- **Selected excerpt**:

====================

Drew D. Tatum, District Judge Hector H. Balderas, Attorney General
Laura E. Horton, Assistant Attorney General
Santa Fe, NM for Appellee Robert E. Tangora, L.L.C.
Robert E. Tangora
Santa Fe, NM for Appellant
MEMORANDUM OPINION
HANISEE, Judge. {1} Defendant David Galvan appeals from the district court's order revoking his probation. Defendant challenges his probation revocation on due process grounds, and argues that his confrontation rights were violated by the district court's reliance on hearsay evidence of unverified facts to revoke his probation. Defendant argues that without the inadmissible hearsay testimony, there was insufficient evidence to support the revocation of his probation. Having considered Defendant's arguments and reviewed the recording of the probation revocation hearing, we affirm.

====================

In the court opinion excerpt, what decision does the appellate court reach on David Galvan's appeal? The records have no connection to the court opinion above.

====================

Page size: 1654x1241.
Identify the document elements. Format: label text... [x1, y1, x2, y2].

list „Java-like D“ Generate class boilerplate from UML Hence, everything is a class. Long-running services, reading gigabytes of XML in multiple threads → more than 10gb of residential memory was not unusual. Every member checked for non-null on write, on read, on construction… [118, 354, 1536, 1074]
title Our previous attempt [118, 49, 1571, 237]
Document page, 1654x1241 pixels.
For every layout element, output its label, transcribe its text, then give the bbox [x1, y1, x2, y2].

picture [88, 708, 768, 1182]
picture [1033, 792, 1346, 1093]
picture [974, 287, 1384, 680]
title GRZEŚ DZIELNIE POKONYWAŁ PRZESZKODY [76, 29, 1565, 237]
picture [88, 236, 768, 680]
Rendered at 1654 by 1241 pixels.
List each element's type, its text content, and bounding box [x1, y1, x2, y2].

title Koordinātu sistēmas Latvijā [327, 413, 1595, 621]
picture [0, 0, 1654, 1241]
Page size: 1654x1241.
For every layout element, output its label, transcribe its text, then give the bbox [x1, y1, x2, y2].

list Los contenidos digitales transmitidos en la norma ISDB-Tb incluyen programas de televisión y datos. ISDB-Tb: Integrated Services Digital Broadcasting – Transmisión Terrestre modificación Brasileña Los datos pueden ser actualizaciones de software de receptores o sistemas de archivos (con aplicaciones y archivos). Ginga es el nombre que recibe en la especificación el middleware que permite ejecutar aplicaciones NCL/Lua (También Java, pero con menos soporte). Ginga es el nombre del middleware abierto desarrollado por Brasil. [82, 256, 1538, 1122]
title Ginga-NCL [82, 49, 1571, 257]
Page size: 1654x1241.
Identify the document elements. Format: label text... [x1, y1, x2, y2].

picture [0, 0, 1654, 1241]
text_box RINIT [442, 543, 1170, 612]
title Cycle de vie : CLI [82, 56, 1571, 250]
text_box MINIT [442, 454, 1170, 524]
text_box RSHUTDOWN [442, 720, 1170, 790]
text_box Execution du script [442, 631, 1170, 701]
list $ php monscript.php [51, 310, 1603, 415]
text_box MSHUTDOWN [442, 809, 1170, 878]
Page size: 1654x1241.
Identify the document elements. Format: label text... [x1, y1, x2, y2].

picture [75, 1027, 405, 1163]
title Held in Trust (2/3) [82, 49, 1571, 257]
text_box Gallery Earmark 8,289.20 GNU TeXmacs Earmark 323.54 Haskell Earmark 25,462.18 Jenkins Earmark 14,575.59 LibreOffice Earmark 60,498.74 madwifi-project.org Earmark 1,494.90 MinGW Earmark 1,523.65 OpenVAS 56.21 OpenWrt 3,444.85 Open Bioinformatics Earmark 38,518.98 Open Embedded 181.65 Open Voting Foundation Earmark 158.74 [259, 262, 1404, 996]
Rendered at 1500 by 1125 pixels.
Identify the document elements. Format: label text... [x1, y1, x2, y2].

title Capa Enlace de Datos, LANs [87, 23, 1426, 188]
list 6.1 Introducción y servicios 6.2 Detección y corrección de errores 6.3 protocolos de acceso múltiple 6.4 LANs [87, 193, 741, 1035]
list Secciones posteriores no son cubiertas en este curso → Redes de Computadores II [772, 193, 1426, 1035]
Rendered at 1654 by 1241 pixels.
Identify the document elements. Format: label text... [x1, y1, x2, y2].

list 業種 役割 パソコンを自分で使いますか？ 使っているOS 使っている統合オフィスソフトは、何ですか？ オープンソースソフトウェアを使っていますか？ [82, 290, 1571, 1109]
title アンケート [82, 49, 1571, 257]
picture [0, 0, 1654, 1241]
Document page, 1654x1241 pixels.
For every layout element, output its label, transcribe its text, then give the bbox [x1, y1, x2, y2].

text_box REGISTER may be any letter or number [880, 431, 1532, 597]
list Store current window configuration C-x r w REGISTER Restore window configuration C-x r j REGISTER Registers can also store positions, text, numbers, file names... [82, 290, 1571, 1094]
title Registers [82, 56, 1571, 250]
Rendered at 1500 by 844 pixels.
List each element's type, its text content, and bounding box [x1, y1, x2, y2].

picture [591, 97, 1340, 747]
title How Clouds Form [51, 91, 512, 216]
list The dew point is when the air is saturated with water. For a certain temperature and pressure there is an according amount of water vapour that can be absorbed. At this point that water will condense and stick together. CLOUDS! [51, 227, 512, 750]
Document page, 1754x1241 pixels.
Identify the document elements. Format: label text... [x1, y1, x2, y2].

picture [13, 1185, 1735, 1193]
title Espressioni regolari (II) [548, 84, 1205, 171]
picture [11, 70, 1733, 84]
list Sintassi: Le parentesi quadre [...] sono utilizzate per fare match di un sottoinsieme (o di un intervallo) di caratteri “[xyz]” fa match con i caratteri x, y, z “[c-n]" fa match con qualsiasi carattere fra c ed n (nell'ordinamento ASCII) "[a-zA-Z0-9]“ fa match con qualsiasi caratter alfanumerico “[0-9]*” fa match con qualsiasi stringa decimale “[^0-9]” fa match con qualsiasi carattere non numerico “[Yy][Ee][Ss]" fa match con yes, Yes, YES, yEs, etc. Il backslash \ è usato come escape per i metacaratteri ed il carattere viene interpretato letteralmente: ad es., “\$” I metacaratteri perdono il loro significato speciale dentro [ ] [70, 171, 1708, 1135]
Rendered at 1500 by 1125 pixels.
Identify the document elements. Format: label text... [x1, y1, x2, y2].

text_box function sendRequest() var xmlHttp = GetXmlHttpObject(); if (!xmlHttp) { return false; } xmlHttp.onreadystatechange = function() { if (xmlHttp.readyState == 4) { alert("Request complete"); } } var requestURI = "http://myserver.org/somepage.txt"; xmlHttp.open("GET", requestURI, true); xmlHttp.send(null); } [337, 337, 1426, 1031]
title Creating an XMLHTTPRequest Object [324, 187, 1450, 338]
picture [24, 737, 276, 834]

====================

- **Complete answer**: The court affirms.